Right. OK. Let us pause for a moment and reflect on why it was that John Sculley was ousted as Apple CEO all the way back in October of 1993:
In July Apple reported its worst quarterly loss ever, $188 million, and Sculley stepped down as chief executive …
Twenty-four hours before Sculley resigned Friday, the company reported a 97 percent drop in third-quarter earnings from a year earlier, to $2.7 million, among the weakest results in the company’s history.
This past quarter, Apple recorded its third highest revenue ever and, while profits were down year-over-year, its fourth highest profit ever.
So, this unfavorable comparison to Sculley is, quite simply, incorrect. But that’s not the only one that our fine pundit class is foisting on us this week.
Don’t force it
Writing for The Boy Genius Report, Tero Kuittinen sees a “Chilling deja vu as Apple starts to echo Nokia circa 2007” (tip o’ the antlers to Hugo Kessler).
Kuittinen is not a stranger to the pointy end of these antlers, having previously opined about how Apple was copying Samsung.
Oh, no, no, no, we are not doing this again. You can click that link, because it’s to the Macalope piece, but regardless, the horny one assures you that, yes, Kuittinen really wrote that.
You never tire of this game! Why is that?! Has the Macalope ever lied to you?
OK, once he said Rob Enderle was a kind of fish. (He’s really a lichen.)
Anyway, back to how Apple is now totes like Nokia in 2007. There is no simile so paper-thin that a talented tech pundit can’t make a big deal about it!
The strongest parallel is in the weird way both companies started fighting the consumer preference for larger displays at the peak of their profitability… and then dug in as margins began eroding rapidly.
Now, because you are one of the Macalope’s bright and accomplished readers, you will not be surprised to find that nowhere in this piece does he prove that more consumers actually prefer larger displays. There’s no doubt that some consumers do, but Apple continues to sell far more iPhones than Samsung sells Galaxy Notes. The larger Galaxy S4 may increase Samsung’s sales of mondo phones but, to date, more customers are buying phones smaller than 5 inches.
At the peak of its dominance in 2007, Nokia started fighting against the trend towards bigger displays.
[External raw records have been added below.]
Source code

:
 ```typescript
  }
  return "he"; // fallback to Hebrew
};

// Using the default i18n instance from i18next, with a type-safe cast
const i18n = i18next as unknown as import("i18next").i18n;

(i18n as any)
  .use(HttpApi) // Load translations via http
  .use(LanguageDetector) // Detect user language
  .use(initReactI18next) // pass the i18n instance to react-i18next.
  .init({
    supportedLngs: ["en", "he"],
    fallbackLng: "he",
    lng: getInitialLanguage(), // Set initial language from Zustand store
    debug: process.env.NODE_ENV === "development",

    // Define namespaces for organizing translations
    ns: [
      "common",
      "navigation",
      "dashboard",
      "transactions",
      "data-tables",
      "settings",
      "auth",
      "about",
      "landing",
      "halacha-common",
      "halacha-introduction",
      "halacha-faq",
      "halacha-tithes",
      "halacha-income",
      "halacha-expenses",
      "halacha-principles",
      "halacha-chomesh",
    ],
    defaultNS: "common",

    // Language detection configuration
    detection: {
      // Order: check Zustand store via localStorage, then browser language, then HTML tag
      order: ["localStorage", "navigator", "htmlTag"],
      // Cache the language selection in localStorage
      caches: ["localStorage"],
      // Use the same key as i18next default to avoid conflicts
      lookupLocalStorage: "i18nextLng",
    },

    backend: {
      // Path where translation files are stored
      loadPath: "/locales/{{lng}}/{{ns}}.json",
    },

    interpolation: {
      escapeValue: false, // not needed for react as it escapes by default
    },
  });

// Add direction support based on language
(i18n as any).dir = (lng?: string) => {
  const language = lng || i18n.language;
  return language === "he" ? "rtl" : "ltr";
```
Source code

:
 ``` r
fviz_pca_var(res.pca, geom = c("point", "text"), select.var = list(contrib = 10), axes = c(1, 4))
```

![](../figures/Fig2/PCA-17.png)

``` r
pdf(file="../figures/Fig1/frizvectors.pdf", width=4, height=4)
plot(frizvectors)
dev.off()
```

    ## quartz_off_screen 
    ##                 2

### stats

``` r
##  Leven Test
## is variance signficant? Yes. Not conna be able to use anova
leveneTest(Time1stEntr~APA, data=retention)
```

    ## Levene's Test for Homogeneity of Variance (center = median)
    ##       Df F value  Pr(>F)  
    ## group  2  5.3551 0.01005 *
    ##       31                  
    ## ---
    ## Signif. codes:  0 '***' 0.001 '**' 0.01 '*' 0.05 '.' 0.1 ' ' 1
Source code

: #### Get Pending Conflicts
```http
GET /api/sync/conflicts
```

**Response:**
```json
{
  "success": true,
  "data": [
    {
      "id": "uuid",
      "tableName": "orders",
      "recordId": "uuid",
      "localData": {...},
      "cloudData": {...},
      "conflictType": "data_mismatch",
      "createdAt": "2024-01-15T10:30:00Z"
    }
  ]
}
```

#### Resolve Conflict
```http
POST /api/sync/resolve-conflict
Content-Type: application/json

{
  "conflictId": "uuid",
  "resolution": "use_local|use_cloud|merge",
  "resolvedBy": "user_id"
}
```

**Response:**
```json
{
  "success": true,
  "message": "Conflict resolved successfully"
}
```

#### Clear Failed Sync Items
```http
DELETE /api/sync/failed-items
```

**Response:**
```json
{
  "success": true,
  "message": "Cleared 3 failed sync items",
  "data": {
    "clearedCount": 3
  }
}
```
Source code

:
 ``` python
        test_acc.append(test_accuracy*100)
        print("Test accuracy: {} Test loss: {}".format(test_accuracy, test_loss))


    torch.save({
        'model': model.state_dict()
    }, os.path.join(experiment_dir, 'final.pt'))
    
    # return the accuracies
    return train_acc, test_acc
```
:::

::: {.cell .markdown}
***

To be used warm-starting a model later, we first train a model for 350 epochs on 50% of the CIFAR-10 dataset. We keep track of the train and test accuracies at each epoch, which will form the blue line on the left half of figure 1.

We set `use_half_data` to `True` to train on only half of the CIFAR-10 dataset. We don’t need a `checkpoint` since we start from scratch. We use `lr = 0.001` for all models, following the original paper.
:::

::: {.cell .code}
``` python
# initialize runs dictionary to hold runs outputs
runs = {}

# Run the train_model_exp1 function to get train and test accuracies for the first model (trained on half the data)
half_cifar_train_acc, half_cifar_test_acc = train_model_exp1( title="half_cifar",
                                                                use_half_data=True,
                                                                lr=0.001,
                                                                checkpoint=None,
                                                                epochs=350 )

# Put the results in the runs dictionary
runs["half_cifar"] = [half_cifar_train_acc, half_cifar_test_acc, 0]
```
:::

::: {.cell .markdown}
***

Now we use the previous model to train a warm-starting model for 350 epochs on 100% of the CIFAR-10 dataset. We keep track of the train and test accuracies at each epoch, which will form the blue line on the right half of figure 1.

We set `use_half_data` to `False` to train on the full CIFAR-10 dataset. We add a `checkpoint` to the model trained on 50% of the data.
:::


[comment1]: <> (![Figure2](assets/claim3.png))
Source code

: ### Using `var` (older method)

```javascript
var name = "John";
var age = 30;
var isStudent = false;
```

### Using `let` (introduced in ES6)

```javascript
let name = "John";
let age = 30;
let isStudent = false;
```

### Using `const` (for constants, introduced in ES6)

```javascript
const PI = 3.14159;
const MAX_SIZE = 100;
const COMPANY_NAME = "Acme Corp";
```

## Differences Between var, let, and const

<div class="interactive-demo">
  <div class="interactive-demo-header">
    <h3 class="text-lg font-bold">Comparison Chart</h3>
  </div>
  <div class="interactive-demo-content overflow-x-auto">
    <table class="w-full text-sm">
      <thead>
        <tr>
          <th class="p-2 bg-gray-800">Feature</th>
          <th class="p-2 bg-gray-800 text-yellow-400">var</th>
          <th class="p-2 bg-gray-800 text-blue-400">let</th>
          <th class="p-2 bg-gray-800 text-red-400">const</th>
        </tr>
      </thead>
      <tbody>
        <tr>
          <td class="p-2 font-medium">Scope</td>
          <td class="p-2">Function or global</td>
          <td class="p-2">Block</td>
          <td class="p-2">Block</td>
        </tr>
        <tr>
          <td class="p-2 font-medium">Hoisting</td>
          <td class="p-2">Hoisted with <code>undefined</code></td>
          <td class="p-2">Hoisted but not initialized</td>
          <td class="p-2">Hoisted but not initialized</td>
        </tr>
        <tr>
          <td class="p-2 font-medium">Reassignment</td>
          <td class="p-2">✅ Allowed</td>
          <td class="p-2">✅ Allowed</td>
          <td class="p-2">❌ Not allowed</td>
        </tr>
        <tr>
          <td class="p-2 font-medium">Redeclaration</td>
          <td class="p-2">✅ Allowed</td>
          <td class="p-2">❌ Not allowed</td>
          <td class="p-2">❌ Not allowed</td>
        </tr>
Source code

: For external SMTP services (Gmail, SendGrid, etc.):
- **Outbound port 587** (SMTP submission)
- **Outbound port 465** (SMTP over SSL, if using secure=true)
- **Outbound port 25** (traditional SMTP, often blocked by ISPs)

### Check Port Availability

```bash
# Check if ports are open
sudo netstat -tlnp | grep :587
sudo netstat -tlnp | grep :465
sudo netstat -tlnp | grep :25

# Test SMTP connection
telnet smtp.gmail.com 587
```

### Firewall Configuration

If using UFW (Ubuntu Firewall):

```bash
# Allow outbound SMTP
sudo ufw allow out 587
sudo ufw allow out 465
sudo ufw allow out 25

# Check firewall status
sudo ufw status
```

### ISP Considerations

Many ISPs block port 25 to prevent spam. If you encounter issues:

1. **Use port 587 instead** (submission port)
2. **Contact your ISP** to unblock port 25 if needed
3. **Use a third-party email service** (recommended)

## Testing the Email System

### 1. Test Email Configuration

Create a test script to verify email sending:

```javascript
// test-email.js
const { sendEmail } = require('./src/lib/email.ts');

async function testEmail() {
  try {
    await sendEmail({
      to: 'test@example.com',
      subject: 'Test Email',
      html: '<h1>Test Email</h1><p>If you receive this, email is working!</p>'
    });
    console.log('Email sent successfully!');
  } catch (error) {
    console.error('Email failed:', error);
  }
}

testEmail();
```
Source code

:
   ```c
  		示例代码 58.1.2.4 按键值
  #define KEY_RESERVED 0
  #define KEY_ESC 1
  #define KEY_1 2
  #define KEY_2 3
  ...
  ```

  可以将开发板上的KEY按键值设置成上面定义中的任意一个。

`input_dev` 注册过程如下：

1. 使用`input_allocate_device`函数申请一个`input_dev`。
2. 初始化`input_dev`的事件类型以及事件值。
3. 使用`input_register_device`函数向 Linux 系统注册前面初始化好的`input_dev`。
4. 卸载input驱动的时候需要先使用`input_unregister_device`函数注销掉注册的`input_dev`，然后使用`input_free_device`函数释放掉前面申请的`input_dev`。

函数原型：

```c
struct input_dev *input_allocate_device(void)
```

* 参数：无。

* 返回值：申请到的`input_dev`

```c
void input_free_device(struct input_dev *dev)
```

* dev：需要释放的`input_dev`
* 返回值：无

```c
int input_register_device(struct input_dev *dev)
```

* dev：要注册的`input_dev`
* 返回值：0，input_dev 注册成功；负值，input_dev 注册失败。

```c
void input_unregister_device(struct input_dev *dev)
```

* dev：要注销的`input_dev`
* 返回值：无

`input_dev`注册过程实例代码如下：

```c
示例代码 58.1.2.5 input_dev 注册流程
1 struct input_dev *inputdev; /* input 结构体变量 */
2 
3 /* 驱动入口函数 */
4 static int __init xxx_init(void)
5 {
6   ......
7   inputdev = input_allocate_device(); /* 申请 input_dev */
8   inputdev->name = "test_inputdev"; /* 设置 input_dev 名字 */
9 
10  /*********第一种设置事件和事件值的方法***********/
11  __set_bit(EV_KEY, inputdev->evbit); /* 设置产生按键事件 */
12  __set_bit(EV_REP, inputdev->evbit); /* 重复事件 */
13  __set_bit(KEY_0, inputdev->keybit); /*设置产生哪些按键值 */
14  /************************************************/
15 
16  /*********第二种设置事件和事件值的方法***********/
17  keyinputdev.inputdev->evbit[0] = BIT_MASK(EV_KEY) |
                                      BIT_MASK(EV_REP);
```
Was that what the problem with Nokia was? The size of their phones’ display? Not really. The problem was the operating system and the capability and breadth of apps available for it. Saying it was about screen size is like saying the Civil War was about what color uniforms soldiers should wear. Yeah, screen size is related, but, at the time the iPhone’s larger screen size was a by-product of what differentiated it from Nokia’s phones.
Is there just a tinge of a Finnish accent blighting Cook’s smooth SoCal delivery?
SoCal? Is that what they’re calling Alabama these days?
So, to recap: Other than there being no proof for his contention that the struggling masses are yearning for aircraft-carrier-landing-deck-sized screens, and him totally making up things about the history of the smartphone market, and getting Tim Cook’s accent wrong, Kuittinen is completely right: Apple today is exactly like Nokia in 2007.